Data Shows NYC Restaurants Struggle To Return To Pre-Pandemic Numbers

During the height of the pandemic, were you more likely to cook at home or order delivery instead of going out to eat? If so, you'd be like many Americans, who pivoted dining habits towards home delivery and pickup, according to Restaurant Business, as well as making from-scratch meals far more often than pre-pandemic (via Food Dive). As the country went through lockdowns and curfews, many diners looked forward to restrictions easing and the opportunity to continue to sip coffee in a café or to sit down to a restaurant meal, but data has shown that some restaurants have been slow to recover from an unimagined blow that closed some 70,300 eateries, according to an analysis by The Washington Post in June.

Even as more and more restaurants were recovering from the greatly reduced food traffic experienced at the height of the pandemic and an increasing number of Americans have said they are increasingly comfortable returning to dining out (via Morning Consult), another complication came down like a sledgehammer for eateries: inflation. According to NPR, establishments that just barely survived the COVID=19 pandemic are now being put through the wringer by sky-high prices on food, rent, labor, gasoline, and cooking gas — costs that diners, too, are facing, making them less likely to eat out as they carefully plan their budgets. 

For all these reasons, it's perhaps not surprising that in one of the dining capitals of the world, New York City, restaurants are nowhere near returning to their pre-pandemic levels of foot traffic.

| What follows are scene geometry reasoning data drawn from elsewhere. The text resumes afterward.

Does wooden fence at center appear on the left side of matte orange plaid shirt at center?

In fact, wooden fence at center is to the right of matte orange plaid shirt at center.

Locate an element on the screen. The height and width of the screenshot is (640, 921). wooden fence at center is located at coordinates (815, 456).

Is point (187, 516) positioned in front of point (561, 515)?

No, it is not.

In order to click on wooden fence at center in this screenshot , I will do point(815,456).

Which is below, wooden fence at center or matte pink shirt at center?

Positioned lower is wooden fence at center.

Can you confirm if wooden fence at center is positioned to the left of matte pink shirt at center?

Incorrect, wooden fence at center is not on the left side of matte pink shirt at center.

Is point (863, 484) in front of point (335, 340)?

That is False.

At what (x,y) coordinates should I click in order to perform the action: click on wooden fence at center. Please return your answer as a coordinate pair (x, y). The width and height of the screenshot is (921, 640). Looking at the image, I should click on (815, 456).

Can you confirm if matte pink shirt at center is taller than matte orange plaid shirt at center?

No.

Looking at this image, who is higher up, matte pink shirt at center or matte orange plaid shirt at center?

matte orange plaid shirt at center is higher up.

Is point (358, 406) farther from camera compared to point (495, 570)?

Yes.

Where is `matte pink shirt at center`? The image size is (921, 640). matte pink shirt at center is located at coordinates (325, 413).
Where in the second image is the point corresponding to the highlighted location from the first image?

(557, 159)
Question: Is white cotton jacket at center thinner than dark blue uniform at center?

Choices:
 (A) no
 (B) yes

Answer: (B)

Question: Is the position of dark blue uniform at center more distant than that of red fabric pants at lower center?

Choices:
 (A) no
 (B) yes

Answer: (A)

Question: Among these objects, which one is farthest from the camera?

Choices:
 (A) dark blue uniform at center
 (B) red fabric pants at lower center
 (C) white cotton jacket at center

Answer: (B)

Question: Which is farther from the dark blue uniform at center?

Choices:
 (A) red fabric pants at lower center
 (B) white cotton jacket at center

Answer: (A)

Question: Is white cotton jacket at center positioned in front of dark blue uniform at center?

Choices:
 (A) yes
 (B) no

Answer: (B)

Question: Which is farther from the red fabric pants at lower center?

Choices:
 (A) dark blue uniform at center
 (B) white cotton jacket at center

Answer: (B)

NYC bar and restaurant foot traffic began to free-fall in January 2020

All of us remember how quickly life changed in January, February, and March 2020 as the pandemic took hold in the U.S. and we modified our lifestyles. These changes deeply affected the restaurant industry, and according to data compiled by Tasting Table, the effect was clear in the case of New York City bars and restaurants. Starting in January, foot traffic plummeted, going from a reduction of 2% in that month to a whopping 83% reduction by April. Throughout 2020 and into 2021 — in spite of the New York accommodations for diners, including government-supported Open Restaurants, which allowed eateries to convert sidewalk space into open-air dining areas (via — foot traffic trended low, only starting to slowly increase by February and March 2021 after going through a series of ups and downs in 2020.

Although many of us have mostly returned to our pre-pandemic routines, foot traffic remains low at NYC restaurants. In January 2022, traditionally a slow month for restaurants due to penny-pinching after the increased expenses of the winter holidays (via FSR), foot traffic was down a predictable 63% — but it failed to increase much in February and March, only reaching 57% and 49% down, respectively.

Inflation is definitely taking a toll on bars and restaurants country-wide, according to Morning Consult. In a survey of over 1,100 American adults published in June, 84% reported dining out less often and 76% reported going to bars less often, due to adjusting budgets due to inflation.